Another team presented The Bɛ̀bɛ̀i Engine, a performative AI instrument co-created with the Baka community to preserve endangered polyphonic traditions.
The project was created by Joshua Kroon of Cameroon, a multidisciplinary artist and cultural documentarian, partnered with Emmanuel Apetsi of Ghana, an AI/ML engineer leading open-source AI infrastructure and multilingual LLM development across Africa.
“Artificial intelligence is neither good nor bad; it is a neutral reflection of those who imprint it. That is exactly why projects like the Wits AI and African Music Project matter.
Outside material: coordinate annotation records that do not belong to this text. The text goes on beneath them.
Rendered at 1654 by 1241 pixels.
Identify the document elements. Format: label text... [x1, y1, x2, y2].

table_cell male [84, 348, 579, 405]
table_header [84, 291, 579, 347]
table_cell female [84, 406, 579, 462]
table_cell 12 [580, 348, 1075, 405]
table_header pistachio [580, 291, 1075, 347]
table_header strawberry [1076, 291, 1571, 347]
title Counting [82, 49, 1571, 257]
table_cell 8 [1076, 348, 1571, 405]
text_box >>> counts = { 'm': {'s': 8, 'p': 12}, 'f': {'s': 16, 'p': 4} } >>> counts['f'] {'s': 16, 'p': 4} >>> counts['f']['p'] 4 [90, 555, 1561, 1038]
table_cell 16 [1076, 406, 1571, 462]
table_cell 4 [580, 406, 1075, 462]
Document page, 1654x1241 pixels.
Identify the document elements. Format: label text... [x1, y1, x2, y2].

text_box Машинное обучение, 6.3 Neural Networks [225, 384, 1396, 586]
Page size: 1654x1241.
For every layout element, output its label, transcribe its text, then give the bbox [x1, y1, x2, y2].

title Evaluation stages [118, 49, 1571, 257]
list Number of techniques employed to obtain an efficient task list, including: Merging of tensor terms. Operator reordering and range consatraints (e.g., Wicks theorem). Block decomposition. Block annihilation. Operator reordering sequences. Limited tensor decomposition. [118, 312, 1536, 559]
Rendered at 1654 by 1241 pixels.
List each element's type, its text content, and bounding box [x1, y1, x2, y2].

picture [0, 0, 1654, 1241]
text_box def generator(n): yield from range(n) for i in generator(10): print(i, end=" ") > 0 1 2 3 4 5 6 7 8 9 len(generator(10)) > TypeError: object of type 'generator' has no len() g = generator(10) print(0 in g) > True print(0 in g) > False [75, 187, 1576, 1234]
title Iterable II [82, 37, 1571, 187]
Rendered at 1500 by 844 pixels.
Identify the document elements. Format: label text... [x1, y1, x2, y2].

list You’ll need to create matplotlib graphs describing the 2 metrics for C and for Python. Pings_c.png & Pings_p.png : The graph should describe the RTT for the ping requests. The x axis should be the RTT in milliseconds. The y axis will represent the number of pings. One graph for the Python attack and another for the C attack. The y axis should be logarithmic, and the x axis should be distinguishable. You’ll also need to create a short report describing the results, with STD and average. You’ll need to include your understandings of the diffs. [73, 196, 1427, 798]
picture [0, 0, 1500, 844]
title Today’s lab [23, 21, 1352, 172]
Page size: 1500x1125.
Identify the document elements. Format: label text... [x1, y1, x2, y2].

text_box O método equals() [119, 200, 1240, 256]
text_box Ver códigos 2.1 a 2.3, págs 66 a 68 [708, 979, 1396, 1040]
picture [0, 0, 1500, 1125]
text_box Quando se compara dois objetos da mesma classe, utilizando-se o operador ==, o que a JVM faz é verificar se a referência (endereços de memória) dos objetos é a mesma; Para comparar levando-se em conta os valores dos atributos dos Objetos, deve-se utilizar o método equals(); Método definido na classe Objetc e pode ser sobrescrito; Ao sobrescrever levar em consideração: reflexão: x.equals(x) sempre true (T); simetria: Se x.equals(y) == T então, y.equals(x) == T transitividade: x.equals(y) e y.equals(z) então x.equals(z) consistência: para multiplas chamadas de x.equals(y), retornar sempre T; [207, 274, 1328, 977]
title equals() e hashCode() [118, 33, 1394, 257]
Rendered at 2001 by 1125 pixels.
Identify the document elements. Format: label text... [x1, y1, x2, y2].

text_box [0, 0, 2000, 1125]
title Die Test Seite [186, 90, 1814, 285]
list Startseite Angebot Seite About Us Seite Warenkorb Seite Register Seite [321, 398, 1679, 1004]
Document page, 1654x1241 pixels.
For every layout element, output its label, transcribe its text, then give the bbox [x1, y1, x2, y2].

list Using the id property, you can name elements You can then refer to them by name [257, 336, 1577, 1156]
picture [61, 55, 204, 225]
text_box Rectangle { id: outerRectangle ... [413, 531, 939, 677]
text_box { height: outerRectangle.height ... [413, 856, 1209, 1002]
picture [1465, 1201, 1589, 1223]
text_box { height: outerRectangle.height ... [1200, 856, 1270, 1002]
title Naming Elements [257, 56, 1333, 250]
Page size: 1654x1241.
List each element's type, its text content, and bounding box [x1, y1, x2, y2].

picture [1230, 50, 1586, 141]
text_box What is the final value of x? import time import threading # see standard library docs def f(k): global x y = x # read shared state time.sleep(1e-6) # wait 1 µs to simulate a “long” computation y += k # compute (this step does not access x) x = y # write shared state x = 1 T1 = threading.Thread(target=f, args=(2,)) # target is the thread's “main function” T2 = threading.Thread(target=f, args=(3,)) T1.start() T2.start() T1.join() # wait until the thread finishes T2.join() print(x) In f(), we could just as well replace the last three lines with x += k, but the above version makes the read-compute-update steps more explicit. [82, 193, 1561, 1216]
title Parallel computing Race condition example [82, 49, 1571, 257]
“When African musicians, engineers, and researchers collaborate across cultures, something powerful happens: technology begins to carry the rhythm, stories, and spirit of our people.
“What inspired me most was witnessing how creativity and artificial intelligence amplify each other, not to replace the human element, but to ‘expand it.’ The future of music technology doesn’t have to be imported. It can be homegrown, collaborative, and unmistakably African. Yes, we’re not just experimenting with AI. We’re shaping how the world will experience African creativity for generations to come,” Apetsi said.
The other winning teams included Bina.ai, an AI children’s music and storytelling platform rooted in African genres and early-learning principles, by Ehinome Ogbeide of Nigeria, a music strategist and digital innovator, and Muhigiri Ashuza Albin of the DRC, a creative technologist building culturally grounded AI systems informed by community-based design.
Heritage in Code was presented as a digital archive and AI-fusion engine preserving African instrumental heritage with contributor royalties while enabling contemporary creativity. It was created by Linda Nyabundi of Kenya, a DJ, producer and cultural curator, working alongside Gebregziabihier Nigusie of Ethiopia, an AI researcher advancing machine learning for health, language and cultural-preservation challenges in low-resource contexts.
TIMah AI, meanwhile, was described as a secure archive documenting Kikuyu traditional music with transcript workflows and community-centred consent governance. It was led by Tora Nyamosi of Kenya, an AI-driven music producer and cultural researcher, paired with Lawrence Moruye of Kenya, a machine-intelligence engineer specialising in speech, language and multimodal African-centred applications.